- Director: Carl Franklin
- Writers: Carl Franklin, based on the novel by Walter Mosley
- Starring: Denzel Washington, Tom Sizemore, Jennifer Beals, Don Cheadle, Maury Chaykin, Terry Kinney, Mel Winkler, Albert Hall, and Lisa Nicole Carson
- Accolades: 2019 Slate Black Film Canon
- Where to Watch: Buy or rent on Amazon Video, YouTube, or Apple TV
While watching Devil in a Blue Dress, I found myself thinking a lot about the movie Chinatown. Both movies are color neo-noirs set in old Los Angeles, both involve rivalries between various corrupt politicians, and both involve private detective heroes who have absolutely no idea what they’re getting into at the start. More than this, both (major spoilers here) finally make sense of their plots with late, dramatic revelations that two characters are siblings. In Chinatown, that reveal meant that the central mystery was actually about incestual abuse all along. Here, it means that the central mystery has been about one of the main characters being secretly biracial all along.
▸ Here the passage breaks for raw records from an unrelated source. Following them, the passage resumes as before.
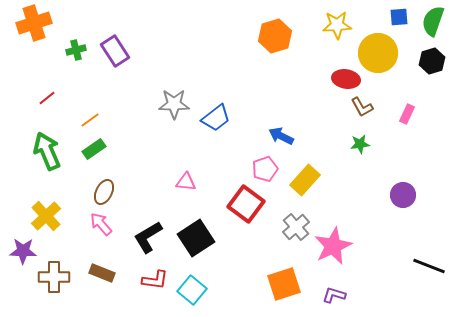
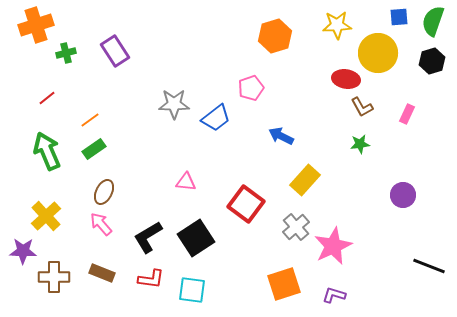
orange cross: moved 2 px right, 2 px down
green cross: moved 10 px left, 3 px down
pink pentagon: moved 14 px left, 81 px up
red L-shape: moved 4 px left, 1 px up
cyan square: rotated 32 degrees counterclockwise
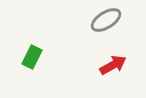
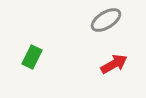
red arrow: moved 1 px right, 1 px up
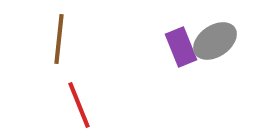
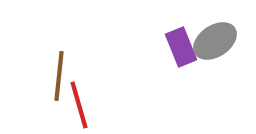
brown line: moved 37 px down
red line: rotated 6 degrees clockwise
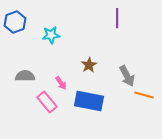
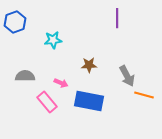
cyan star: moved 2 px right, 5 px down
brown star: rotated 28 degrees clockwise
pink arrow: rotated 32 degrees counterclockwise
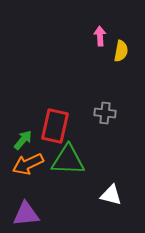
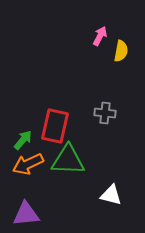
pink arrow: rotated 30 degrees clockwise
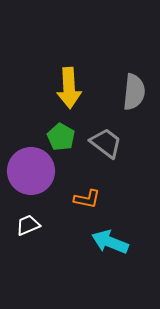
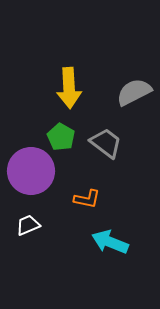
gray semicircle: rotated 123 degrees counterclockwise
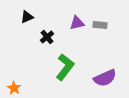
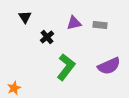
black triangle: moved 2 px left; rotated 40 degrees counterclockwise
purple triangle: moved 3 px left
green L-shape: moved 1 px right
purple semicircle: moved 4 px right, 12 px up
orange star: rotated 16 degrees clockwise
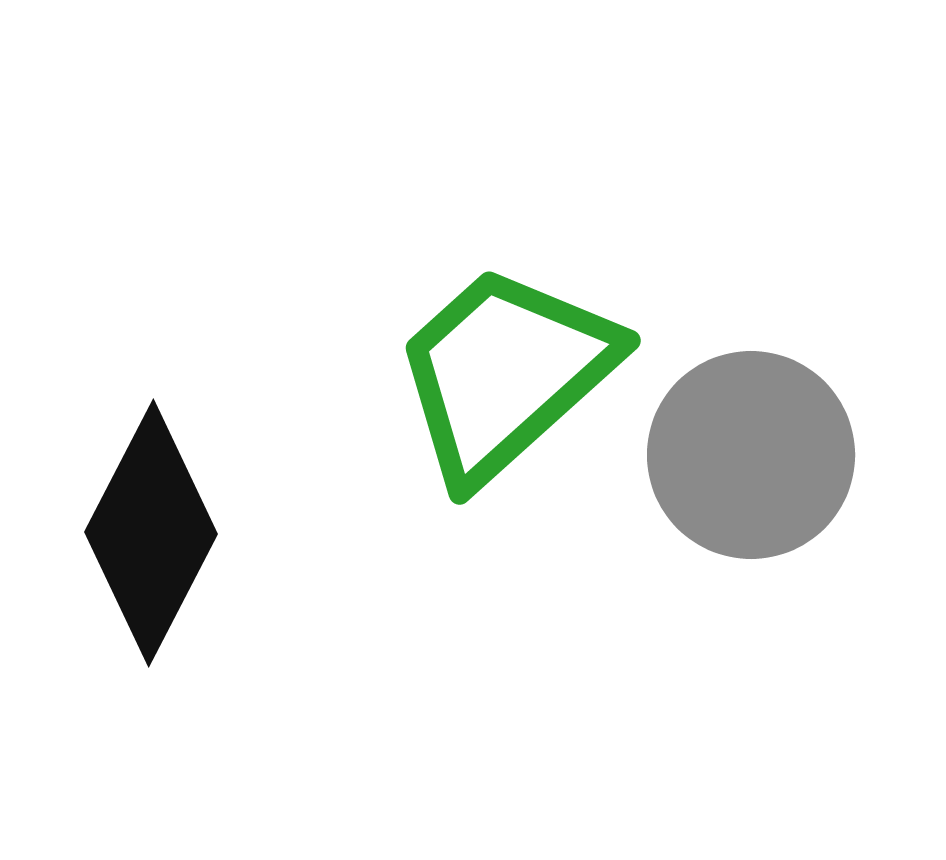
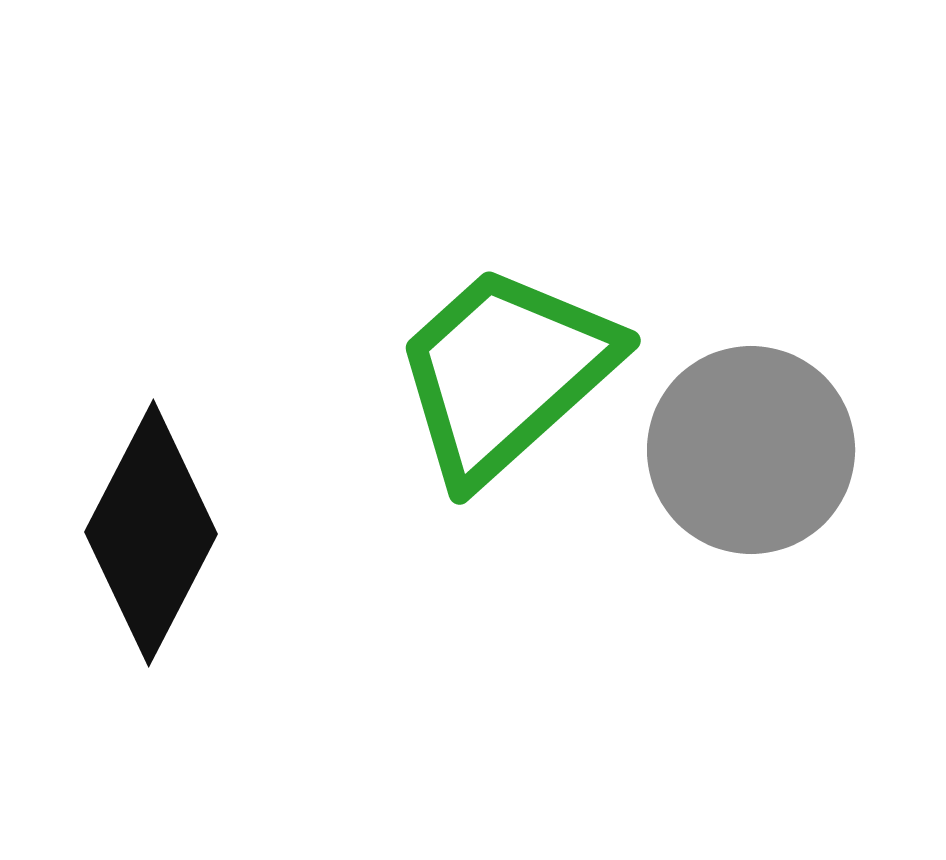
gray circle: moved 5 px up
And that is what makes Devil in a Blue Dress something new, to the extent that it is. We’ve seen many, many noirs on this approximate template, but none of them had Denzel Washington playing the detective. Original film noirs often operated in a world that entirely lacked Black people, this is one set closer to how the community in 1948 Los Angeles actually might have looked. Washington gets your usual hardboiled Raymond Chandler-style voiceover as detective Ezekial “Easy” Rawlins, but his version is aware that he’s even less safe than Humphrey Bogart usually is in his movies. “Here I was, driving a white woman through a white neighborhood. I wasn’t just a fool, I was stupid.” His Rawlins actually lives in a seemingly-respectable Black neighborhood, which looks like any other leafy suburban street, among Black people who seem middle-class by 1940s standards. He is most proud of owning his house, and there’s a very weird runner about a random guy who keeps trying to cut down his trees (this eventually becomes important when tree-cutter guy makes Rawlins aware another man is waiting in his house to jump him).
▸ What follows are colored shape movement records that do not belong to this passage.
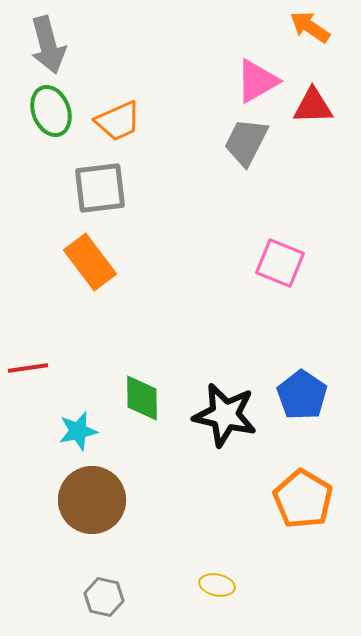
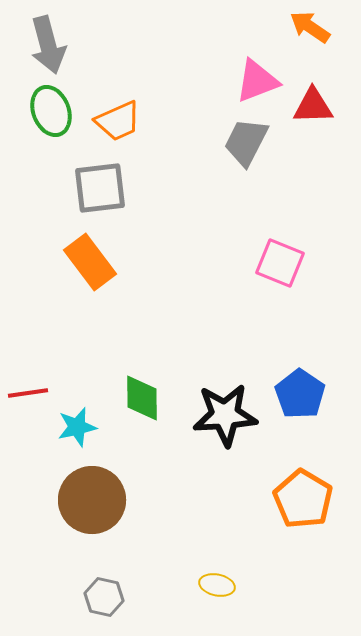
pink triangle: rotated 9 degrees clockwise
red line: moved 25 px down
blue pentagon: moved 2 px left, 1 px up
black star: rotated 16 degrees counterclockwise
cyan star: moved 1 px left, 4 px up
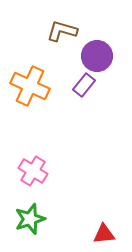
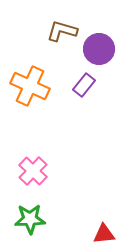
purple circle: moved 2 px right, 7 px up
pink cross: rotated 12 degrees clockwise
green star: rotated 16 degrees clockwise
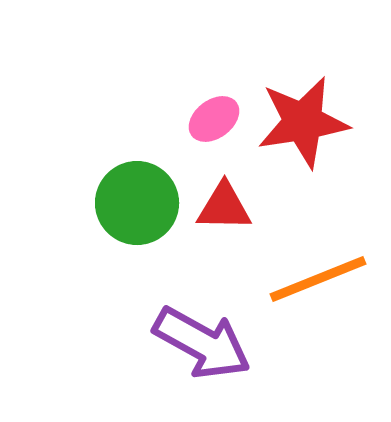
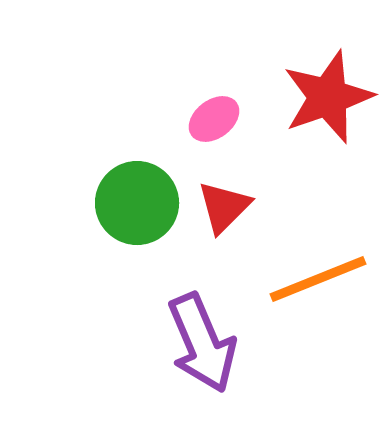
red star: moved 25 px right, 25 px up; rotated 10 degrees counterclockwise
red triangle: rotated 46 degrees counterclockwise
purple arrow: rotated 38 degrees clockwise
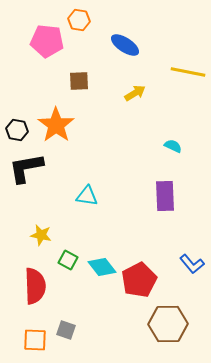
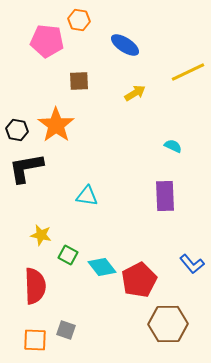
yellow line: rotated 36 degrees counterclockwise
green square: moved 5 px up
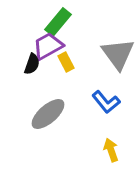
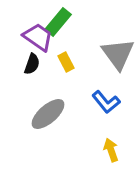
purple trapezoid: moved 10 px left, 9 px up; rotated 64 degrees clockwise
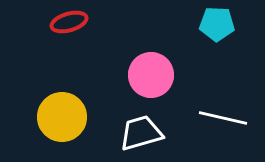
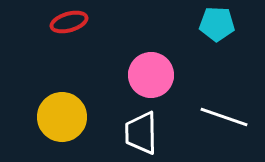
white line: moved 1 px right, 1 px up; rotated 6 degrees clockwise
white trapezoid: rotated 75 degrees counterclockwise
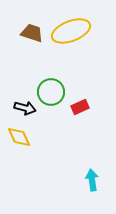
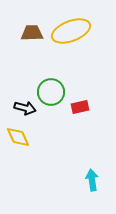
brown trapezoid: rotated 20 degrees counterclockwise
red rectangle: rotated 12 degrees clockwise
yellow diamond: moved 1 px left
I would say that this change of setting and perspective is the biggest thing that this movie has going for it, and I would also say that it’s mostly enough. The directing by ex-TV actor Carl Franklin doesn’t push the noir angle further than it needs to. There are no hard shadows through window blinds, at least that I noticed. This is a fun and interesting noir story with lots of good acting performances, and that’s all we need.
Having lost his job at a factory, Rawlins is looking for work to pay his mortgage when he is visited by a hired gun (Tom Sizemore) to try and find the beautiful, missing girlfriend (Jennifer Beals) of a mayoral candidate, or at least that’s what the guy says he hiring him for. His stated rationale is that is the girl reportedly has a “predilection for dark meat,” and he will stand out going into primarily Black clubs, bars, etc. As it turns out, the case involves multiple murders and blackmail in multiple directions. Rawlins eventually has to bring in his loose cannon friend from Houston, Mouse, played by Don Cheadle, who steals every scene he’s in. At one point late in the movie, he defensively responds to Rawlins’ dismay regarding certain events with, “If you wanted him to stay alive, then why did you leave him with me?”
If the movie’s missing something, it’s a memorable counterweight to our heroes played by Washington and Cheadle. Most great film noirs have either a memorable villain (like The Maltese Falcon) or a very memorable femme fatale (like Double Indemnity) or both. Beals, the former star of Flashdance, is fine here as the “devil in a blue dress” of the title, but honestly doesn’t get so much to do. The movie’s Wikipedia page says that Franklin felt he had to cut a “steamy love scene” between Beals and Washington because it turned out to be extraneous to the story. Left in is a lengthy, very steamy love scene between Washington and Lisa Nicole Carson, so it wasn’t for ratings or censorship reasons. There’s no nudity, but suffice to say Denzel has lots of chemistry flying in all directions in this movie. As for villains, Tom Sizemore likewise has little to do other than act tough, and veteran actor Maury Chaykin is good in sort of the John Huston-in-Chinatown role but only really gets one scene. The movie works the way that it does by keeping us in Rawlins’ perspective from beginning to end. Thinking back, he’s in basically every scene of the movie.
In addition to Chinatown, Devil in a Blue Dress reminds me of two much more recent TV series, both of which I enjoyed in their own ways, the HBO Perry Mason remake and Penny Dreadful: City of Angels. Like them, it gets a long way on its setting in a specific period of Los Angeles history alone. It is in color but feels almost sepia-toned. And like them, it edges into parts of Golden Age of Hollywood LA that weren’t actually getting shown in the movies. But it also has a fun and well done film noir mystery plot, with lots of twists and turns. If you like those neo-noirs I mentioned, or just “classic” film noirs, you will probably enjoy Devil in a Blue Dress, both when its putting new twists on the genre and when its treading well-worn paths.